### Excerpted text
# First in camera HDR processing. Pentax K-7



## Wyjid (Aug 24, 2009)

just got the K-7 today. i like it. i haven't had a chance to really take it out, but i thought i'd give a quick snapshot example of it's HDR capture mode. for a more detailed explaination see: 

[URL="http://www.adorama.com/ALC/(X(1)S(vnviigm2c3ghwdumhpuged55))/BlogArticle.aspx?id=11608&AspxAutoDetectCookieSupport=1"]http://www.adorama.com/ALC/(X(1)S(vnviigm2c3ghwdumhpuged55))/BlogArticle.aspx?id=11608&AspxAutoDetectCookieSupport=1[/URL]


the first image s standard shooting. the second image is HDR strong setting. i haven't much played with the HDR 1 setting or the shadow/highlights correction which provide various degrees of compensation. the shutter stays open a fraction long so that three miages can be captured (sans multiple shutter releases) so a steady hand is required. but this shot was handheld, it's slow but no where near as slow as bracketing. more to come in the future. these shots are straight from camera (aside from a resizing).

1: normal capture







2: HDR capture straight from camera


----------



## Wyjid (Aug 31, 2009)

this is the first camera with one push hdr capability and there are no thoughts or impressions? or opinions? opinions are usually rather rampent here... anybody with an opinion?


----------



## FreshBasil (Sep 1, 2009)

I just read about that yesterday... and frankly, I was kind of jealous... but after seeing the sample photo, I'm glad I've got my Rebel instead.  It's almost as if the HDR feature on there is just fill flash.  I'm not all that impressed... i'd rather do it after if I want HDR (as bad as I am at it lol)


----------



## manaheim (Sep 1, 2009)

It's interesting. Looks like a boosted version of my Nikon's dynamic lighting feature... or what I could do with a RAW image and "fill light" in ACR.

I would like to see more pictures taken with this. Some really good ones to try would be...

1. From inside a garage pointing outside with the interior of the garage in-frame.
2. (similar) from inside a house, pointing at a window, with the interior of the house in-frame. (shots with more and less window would be good here)

My general thought has been that HDR is likely not ever going to be really well done in any sort of automated fashion... this image supports that notion, but it's not THAT bad.

Very neat.

I hope you'll post more.


----------



## Psyentific (Sep 2, 2009)

Take a more interesting picture with it.  Something HDR worthy.  Show us it's true potential if it has any.


----------



## Wyjid (Sep 3, 2009)

i figured this was a good test as per manaheim's suggestion. light range from dark interior corner shadows all the way up to direct sun reflecting off i large white surface outside. later today i plan on trying a sunset over a field, i'll post that tonight. again, these are all unedited, right from camera.

first a stadard exposure with no S/H correction or HDR.






highlights correction only






shadow correction only (strongest setting, two other lesser degrees approaching standard exposure not shown)






HDR strength low






HDR strength high






HDR high with S/H corrections (the works)


----------



## manaheim (Sep 3, 2009)

Wow.  You know, that's really not at all bad.

Now what would be interesting is a comparison of the same scene as an HDR through photomatix.  I think you'd get better results, but still... thats solid.


----------



## Wyjid (Sep 3, 2009)

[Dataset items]
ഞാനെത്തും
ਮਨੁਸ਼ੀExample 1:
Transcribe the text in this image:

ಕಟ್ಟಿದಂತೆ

### Direction 1
Write out the passage of the K-7 HDR thread from "Now what would" down to "still... thats solid.".
### Direction 2
In the K-7 HDR thread, which camera does FreshBasil say they are glad to have instead after seeing the sample photo?

### Worked solution 1
Now what would be interesting is a comparison of the same scene as an HDR through photomatix.  I think you'd get better results, but still... thats solid.

### Worked solution 2
A Rebel.